━━ Material for this task ━━
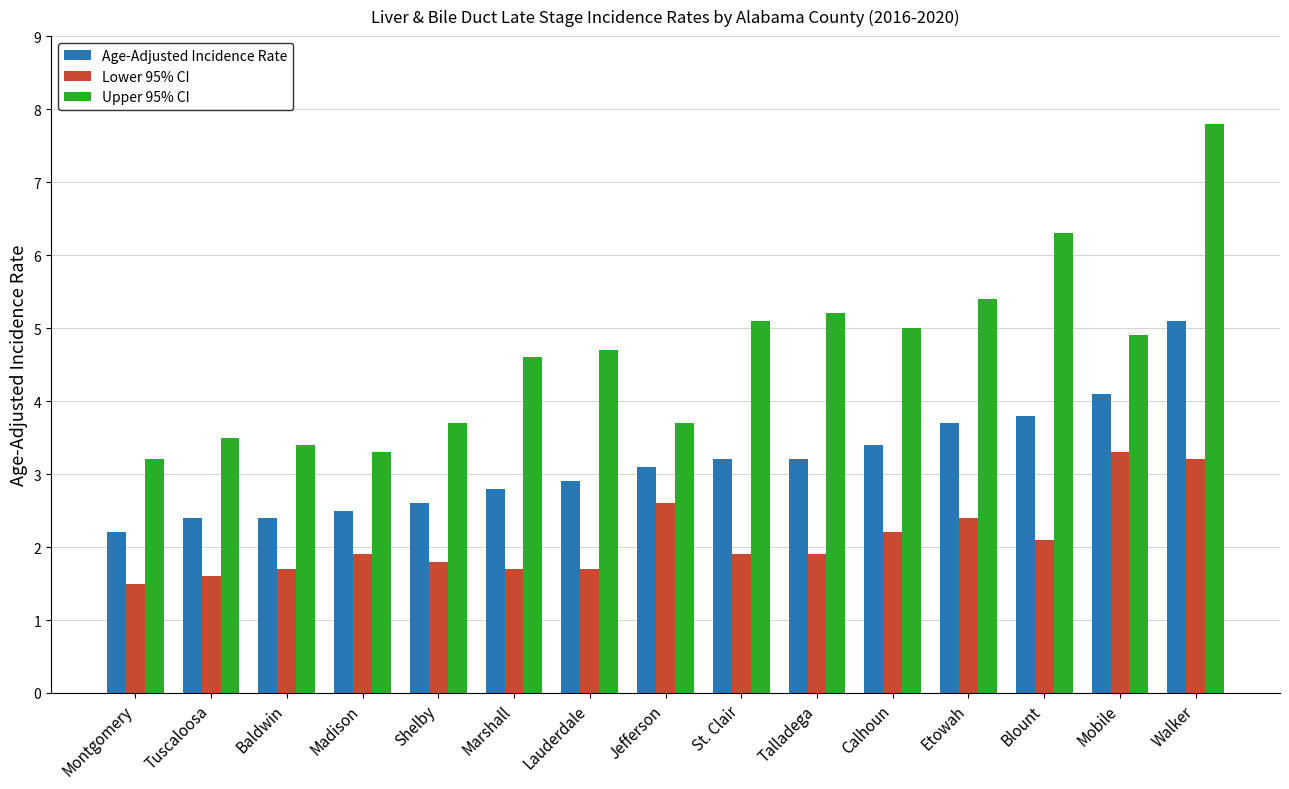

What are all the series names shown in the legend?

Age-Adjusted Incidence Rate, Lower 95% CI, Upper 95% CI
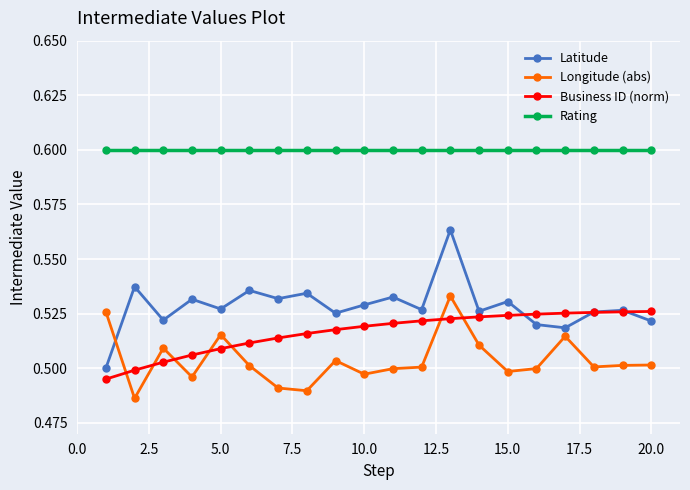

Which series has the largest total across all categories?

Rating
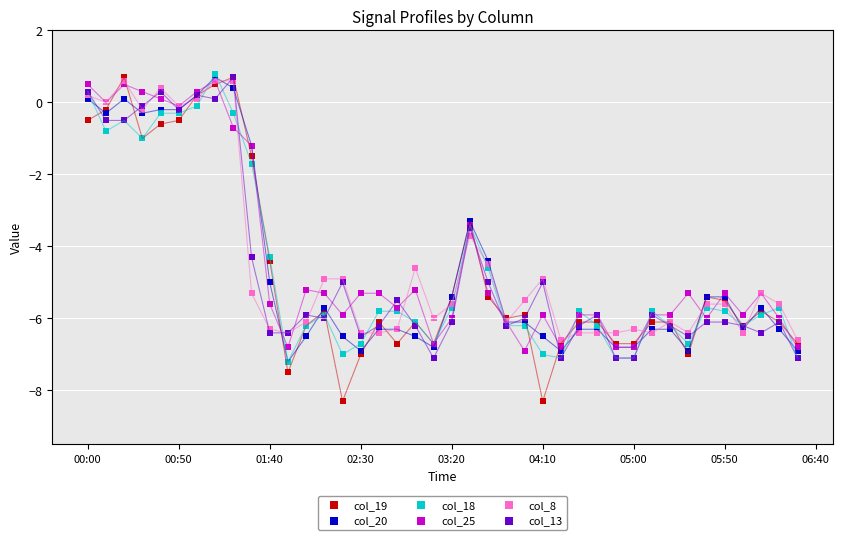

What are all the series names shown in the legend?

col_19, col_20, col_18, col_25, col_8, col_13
━━━
> Job item: Edit the listing above by replacing every occurrence of "series names" with "series labels" and keeping all other text unchanged. Omit the pictures from your answer.

> Finished exercise:
What are all the series labels shown in the legend?

Age-Adjusted Incidence Rate, Lower 95% CI, Upper 95% CI

Which series has the largest total across all categories?

Rating

What are all the series labels shown in the legend?

col_19, col_20, col_18, col_25, col_8, col_13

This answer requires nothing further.